The studio sent him to Tokyo, where his arrival was received similar to the Beatles landing in the U.S. His face was used in commercials. He was on a non-stop tour of appearances. He even recorded a Japanese-language love song. To sustain the pace, he was fed pills.
He had a fruitful career as a teenager into his twenties. But that didn’t absolve the abuse he knew nothing better than to succumb to. He recalls living in Paris in 1976 off the allowance and gifts delivered by wealthy gay men who he thought were simply nice fans and friends, but who he now realizes treated him like an escort. “The Most Beautiful Boy in the World” to be seen on their arms.
Woven throughout these reminiscences is a look at Andrésen’s life now. That wispy hair with the feathering that would make Farrah Fawcett weep is now a cascade of gray down to the small of his back, and a lengthy white beard to match.

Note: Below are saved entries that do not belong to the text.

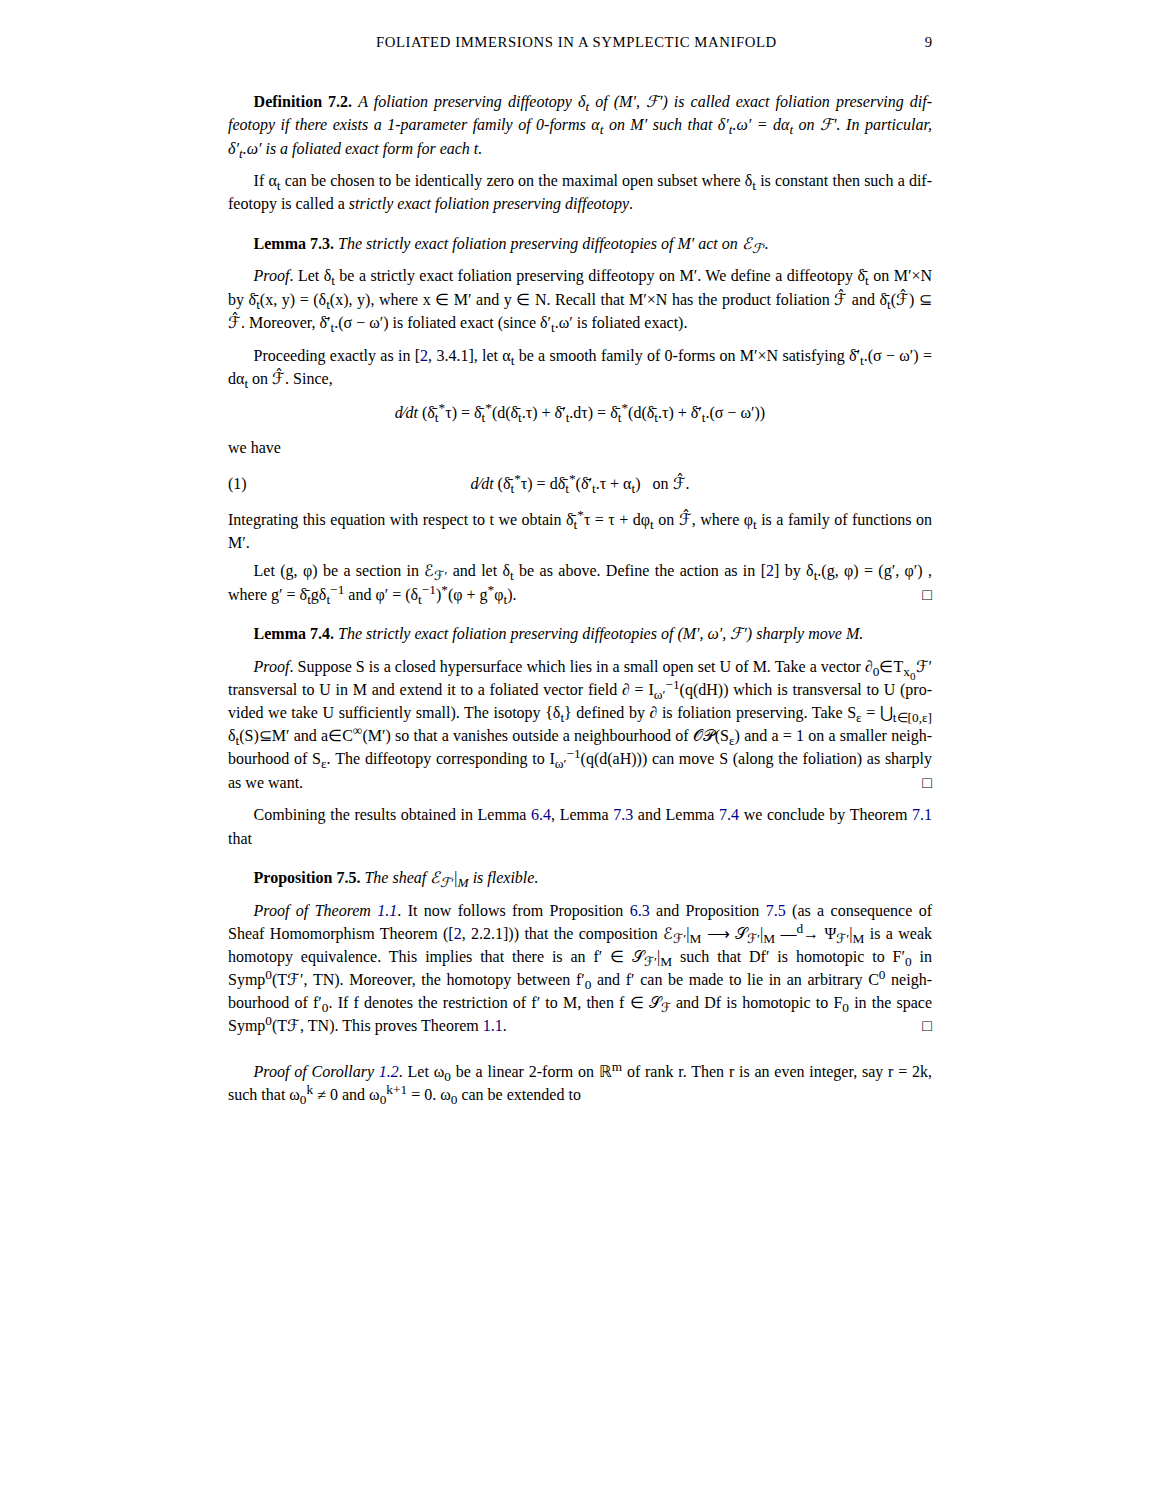FOLIATED IMMERSIONS IN A SYMPLECTIC MANIFOLD 9
Definition 7.2. A foliation preserving diffeotopy δt of (M′, ℱ′) is called exact foliation preserving diffeotopy if there exists a 1-parameter family of 0-forms αt on M′ such that δ′t.ω′ = dαt on ℱ′. In particular, δ′t.ω′ is a foliated exact form for each t.
If αt can be chosen to be identically zero on the maximal open subset where δt is constant then such a diffeotopy is called a strictly exact foliation preserving diffeotopy.
Lemma 7.3. The strictly exact foliation preserving diffeotopies of M′ act on ℰℱ′.
Proof. Let δt be a strictly exact foliation preserving diffeotopy on M′. We define a diffeotopy δ̄t on M′×N by δ̄t(x, y) = (δt(x), y), where x ∈ M′ and y ∈ N. Recall that M′×N has the product foliation ℱ̂ and δ̄t(ℱ̂) ⊆ ℱ̂. Moreover, δ̄′t.(σ − ω′) is foliated exact (since δ′t.ω′ is foliated exact).
Proceeding exactly as in [2, 3.4.1], let αt be a smooth family of 0-forms on M′×N satisfying δ̄′t.(σ − ω′) = dαt on ℱ̂. Since,
d⁄dt (δ̄t*τ) = δ̄t*(d(δ̄t.τ) + δ̄′t.dτ) = δ̄t*(d(δ̄t.τ) + δ̄′t.(σ − ω′))
we have
(1) d⁄dt (δ̄t*τ) = dδ̄t*(δ̄′t.τ + αt) on ℱ̂.
Integrating this equation with respect to t we obtain δ̄t*τ = τ + dφt on ℱ̂, where φt is a family of functions on M′.
Let (g, φ) be a section in ℰℱ′ and let δt be as above. Define the action as in [2] by δt.(g, φ) = (g′, φ′) , where g′ = δ̄tgδt−1 and φ′ = (δt−1)*(φ + g*φt). □
Lemma 7.4. The strictly exact foliation preserving diffeotopies of (M′, ω′, ℱ′) sharply move M.
Proof. Suppose S is a closed hypersurface which lies in a small open set U of M. Take a vector ∂0∈Tx0ℱ′ transversal to U in M and extend it to a foliated vector field ∂ = Iω′−1(q(dH)) which is transversal to U (provided we take U sufficiently small). The isotopy {δt} defined by ∂ is foliation preserving. Take Sε = ⋃t∈[0,ε] δt(S)⊆M′ and a∈C∞(M′) so that a vanishes outside a neighbourhood of 𝒪𝒫(Sε) and a = 1 on a smaller neighbourhood of Sε. The diffeotopy corresponding to Iω′−1(q(d(aH))) can move S (along the foliation) as sharply as we want. □
Combining the results obtained in Lemma 6.4, Lemma 7.3 and Lemma 7.4 we conclude by Theorem 7.1 that
Proposition 7.5. The sheaf ℰℱ′|M is flexible.
Proof of Theorem 1.1. It now follows from Proposition 6.3 and Proposition 7.5 (as a consequence of Sheaf Homomorphism Theorem ([2, 2.2.1])) that the composition ℰℱ′|M ⟶ 𝒮ℱ′|M —d→ Ψℱ′|M is a weak homotopy equivalence. This implies that there is an f′ ∈ 𝒮ℱ′|M such that Df′ is homotopic to F′0 in Symp0(Tℱ′, TN). Moreover, the homotopy between f′0 and f′ can be made to lie in an arbitrary C0 neighbourhood of f′0. If f denotes the restriction of f′ to M, then f ∈ 𝒮ℱ and Df is homotopic to F0 in the space Symp0(Tℱ, TN). This proves Theorem 1.1. □
Proof of Corollary 1.2. Let ω0 be a linear 2-form on ℝm of rank r. Then r is an even integer, say r = 2k, such that ω0k ≠ 0 and ω0k+1 = 0. ω0 can be extended to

His svelte, boyish frame is now that of a frail, skinny older man. His apartment is in a state of squalor, until his on-again, off-again girlfriend rallies to clean it up.
Modern-day Andrésen isn’t just confronting the reality of what he went through as an objectified teen, he’s dealing with the emotional pain of the distress he never acknowledged: the disappearance of his mother, his own negligence as a father, his alcoholism and depression. All of it, the celebrity stuff and the family secrets, boil down to one painful truth: He had never allowed himself to be human.
It takes the entire film for Andersen to reveal his deepest, most formative secrets, both about his experience following Death in Venice and, the most tragic event of his adult life.
Maybe that was a narrative choice on the part of the filmmakers, an attempt to tease out the brutal revelations until the bitter end where they land like sledgehammers, to make the point that it’s not the events themselves that we should be fixated on, but instead the empathy for a person navigating a life burdened by trauma. Fair, too, is to assume that it took that long for Andersen to feel safe enough to allow himself that vulnerability.
This is a person still wearing the scars of his experience five decades prior with Visconti, a director who used and discarded him when he needed to be protected most. It apparently took three years for Andrésen to fully give filmmakers Lindström and Petri his full trust. Embarrassingly, it’s not until the end that we realized the inherent tension at the crux of making a film like this. How do you make a film about the effects being exploited had on a person without possibly exploiting him again?
The catharsis and, maybe, a modicum of healing Andrésen seems to achieve through his eventual candor is powerful. The initial framing here may be that of celebrity and a child star, but it’s a universal question that some of us, including Andrésen, have difficulty answering: Who are you when you don’t have access to yourself?